As a writer and social commentator, Mallam Sanusi has borne his mind on many critical and volatile issues so much so that one can safely describe him as an open book. It is against this backdrop that I’d like to allay the fears of those who believe that the man will use his new position to take revenge on those who have crossed his path. The Mallam Sanusi I know is too decent and disciplined to take that route. To cowards and weak people, vengeance is a tool or weapon – certainly not to sterling characters like the new Emir of Kano. The People’s Democratic Party is understandably worried that the new Emir will work against its interest in Kano, but I have every reason to believe that the gentleman will steer clear of partisan politics and concentrate on his onerous duties of restoring peace and commerce in the corporate capital of the North.

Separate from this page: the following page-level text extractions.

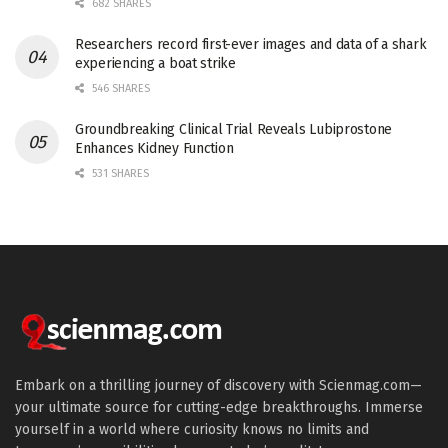
682 SHARES
Researchers record first-ever images and data of a shark
experiencing a boat strike
546 SHARES
Groundbreaking Clinical Trial Reveals Lubiprostone
Enhances Kidney Function
531 SHARES
Embark on a thrilling journey of discovery with Scienmag.com—
your ultimate source for cutting-edge breakthroughs. Immerse
yourself in a world where curiosity knows no limits and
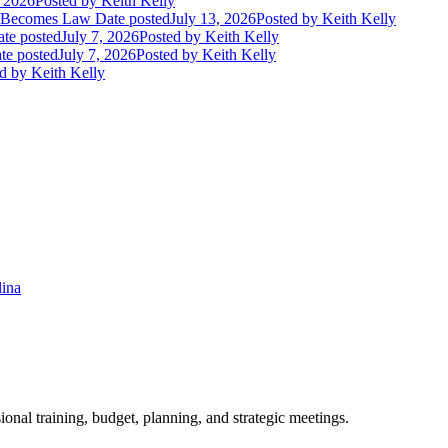
, 2026
Posted
by Keith Kelly
t Becomes Law
Date posted
July 13, 2026
Posted
by Keith Kelly
te posted
July 7, 2026
Posted
by Keith Kelly
te posted
July 7, 2026
Posted
by Keith Kelly
d
by Keith Kelly
lina
ional training, budget, planning, and strategic meetings.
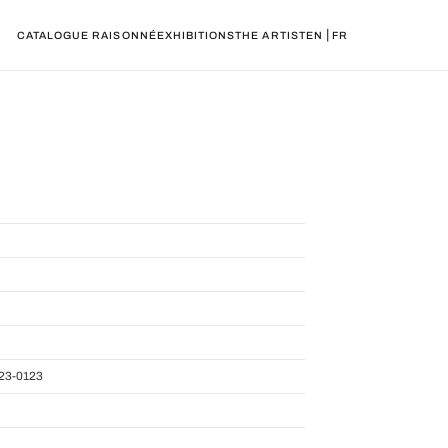
|
CATALOGUE RAISONNÉ
EXHIBITIONS
THE ARTIST
EN
FR
23-0123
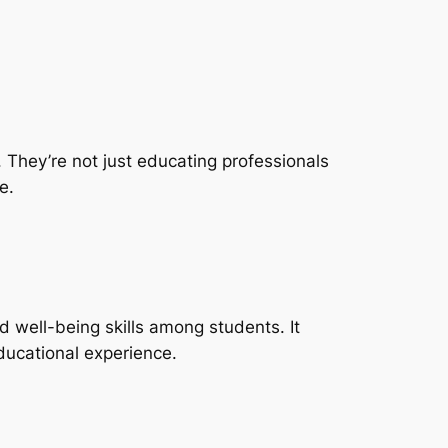
. They’re not just educating professionals
e.
 well-being skills among students. It
ducational experience.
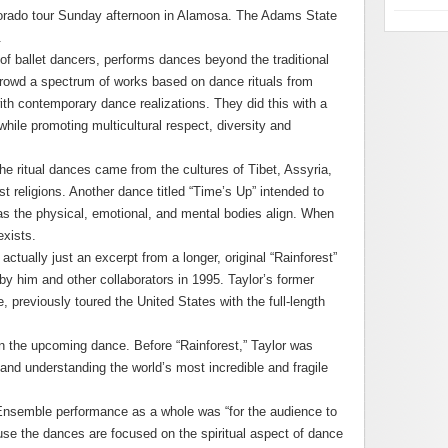
lorado tour Sunday afternoon in Alamosa. The Adams State
.
 ballet dancers, performs dances beyond the traditional
crowd a spectrum of works based on dance rituals from
ith contemporary dance realizations. They did this with a
while promoting multicultural respect, diversity and
e ritual dances came from the cultures of Tibet, Assyria,
t religions. Another dance titled “Time’s Up” intended to
as the physical, emotional, and mental bodies align. When
exists.
ctually just an excerpt from a longer, original “Rainforest”
y him and other collaborators in 1995. Taylor’s former
previously toured the United States with the full-length
n the upcoming dance. Before “Rainforest,” Taylor was
and understanding the world’s most incredible and fragile
Ensemble performance as a whole was “for the audience to
se the dances are focused on the spiritual aspect of dance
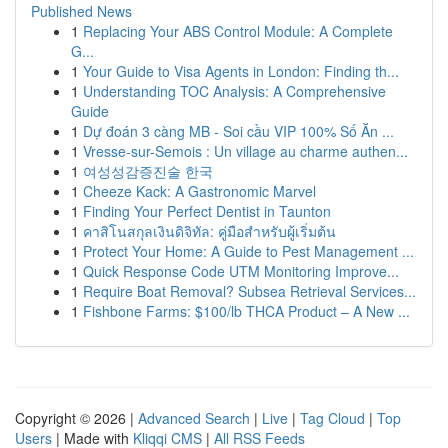
Published News
1
Replacing Your ABS Control Module: A Complete
G...
1
Your Guide to Visa Agents in London: Finding th...
1
Understanding TOC Analysis: A Comprehensive
Guide
1
Dự đoán 3 càng MB - Soi cầu VIP 100% Số Ăn ...
1
Vresse-sur-Semois : Un village au charme authen...
1
여성성감증진술 한국
1
Cheeze Kack: A Gastronomic Marvel
1
Finding Your Perfect Dentist in Taunton
1
คาสิโนสกุลเงินดิจิทัล: คู่มือสำหรับผู้เริ่มต้น
1
Protect Your Home: A Guide to Pest Management ...
1
Quick Response Code UTM Monitoring Improve...
1
Require Boat Removal? Subsea Retrieval Services...
1
Fishbone Farms: $100/lb THCA Product – A New ...
Copyright © 2026 |
Advanced Search
|
Live
|
Tag Cloud
|
Top
Users
| Made with
Kliqqi CMS
|
All RSS Feeds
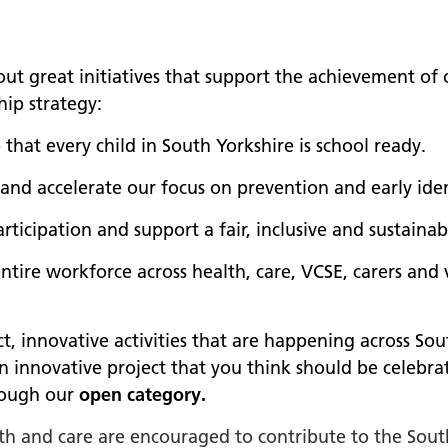
out great initiatives that support the achievement of
hip strategy:
that every child in South Yorkshire is school ready.
 and accelerate our focus on prevention and early iden
rticipation and support a fair, inclusive and sustaina
ntire workforce across health, care, VCSE, carers and
 innovative activities that are happening across Sou
an innovative project that you think should be celebr
hrough our
open category.
lth and care are encouraged to contribute to the Sou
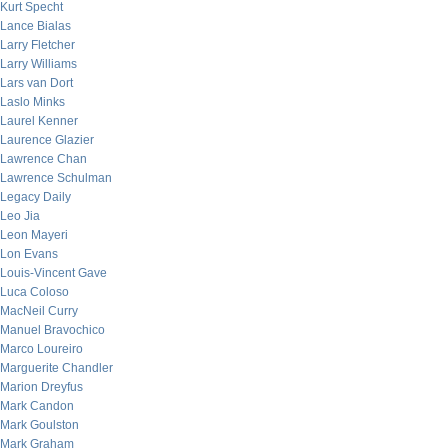
Kurt Specht
Lance Bialas
Larry Fletcher
Larry Williams
Lars van Dort
Laslo Minks
Laurel Kenner
Laurence Glazier
Lawrence Chan
Lawrence Schulman
Legacy Daily
Leo Jia
Leon Mayeri
Lon Evans
Louis-Vincent Gave
Luca Coloso
MacNeil Curry
Manuel Bravochico
Marco Loureiro
Marguerite Chandler
Marion Dreyfus
Mark Candon
Mark Goulston
Mark Graham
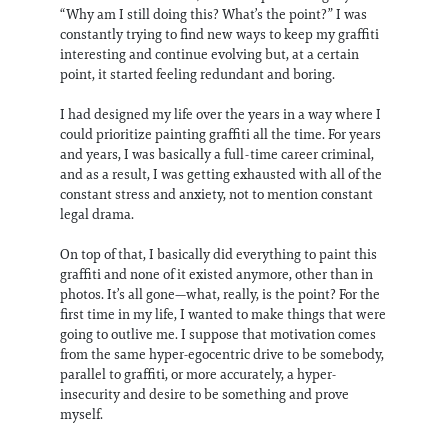
“Why am I still doing this? What’s the point?” I was
constantly trying to find new ways to keep my graffiti
interesting and continue evolving but, at a certain
point, it started feeling redundant and boring.
I had designed my life over the years in a way where I
could prioritize painting graffiti all the time. For years
and years, I was basically a full-time career criminal,
and as a result, I was getting exhausted with all of the
constant stress and anxiety, not to mention constant
legal drama.
On top of that, I basically did everything to paint this
graffiti and none of it existed anymore, other than in
photos. It’s all gone—what, really, is the point? For the
first time in my life, I wanted to make things that were
going to outlive me. I suppose that motivation comes
from the same hyper-egocentric drive to be somebody,
parallel to graffiti, or more accurately, a hyper-
insecurity and desire to be something and prove
myself.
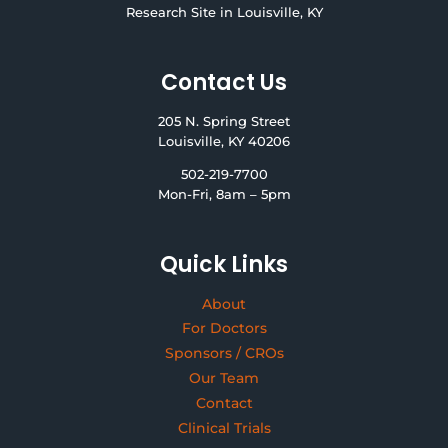
Research Site in Louisville, KY
Contact Us
205 N. Spring Street
Louisville, KY 40206
502-219-7700
Mon-Fri, 8am – 5pm
Quick Links
About
For Doctors
Sponsors / CROs
Our Team
Contact
Clinical Trials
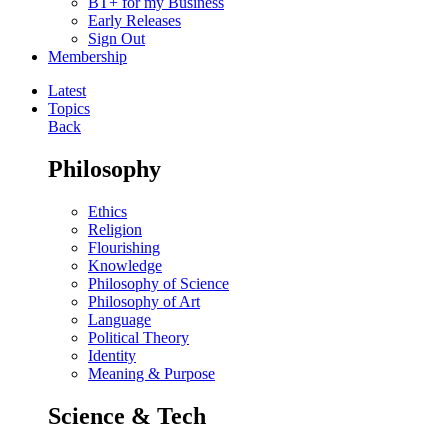
BT+ for my Business
Early Releases
Sign Out
Membership
Latest
Topics
Back
Philosophy
Ethics
Religion
Flourishing
Knowledge
Philosophy of Science
Philosophy of Art
Language
Political Theory
Identity
Meaning & Purpose
Science & Tech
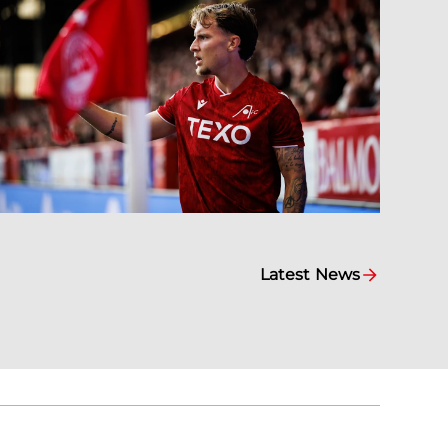
Latest News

I am by no means presenting the new Emir’s testimonial. The effort here is to present the portrait of the man that I know, and to urge all Nigerians to give him the benefit of the doubt and allow him settle down to the business of handling and managing the traditional, cultural and spiritual life of the people of Kano. There is always a gap between media profiling of personalities and the real persons themselves. On this note, I recall my first encounter with Alhaji Mustapha Haruna Jokolo in 2005. I had sought to interview him. With no exception, all those I had asked for their assistance to facilitate the meeting advised me against my mission. He was variously described in negative terms just to discourage me from meeting him. But the more the discouragement, the higher my anxiety to meet him. By a stroke of luck, a young man facilitated the meeting. The first five minutes with Alhaji Jokolo fitted his picture on the public canvass; but thereafter, I discovered a brave, intelligent and friendly gentleman. I spent five hours with him, and at the end of the meeting, he gave me over twenty well-sown native dresses and provided me with two vehicles and escorts to take me back to Abuja. I still hold him very dearly and still respect his courage. Like Jokolo, the new Emir of Kano may be wearing his heart on his sleeves. He is never ambivalent and hardly expresses apologies over his beliefs and views.

Instead of distracting him with malicious speculations, I’d expect all those concerned to seize the opportunity of having a man with a global outlook and exposure on the throne of Kano to build a firmer and more expansive bridge across the North-South divide. Mallam Sanusi can play a crucial role in redirecting Nigeria to the path of one indivisible and united country. Nigeria has invested too much in him to surrender him to the Kano Emirate. The sixth sense he acquired from managing the Central Bank of Nigeria, CBN, should be useful and vital in finding a lasting solution to the divisive nature of religion and regional politics.

Instead of striving to depoliticize the new Emir of Kano, it will serve the interests of the country if he is employed as a catalyst for social re-engineering and construction of the crucial intellectual infrastructure for the Nigeria of our dreams.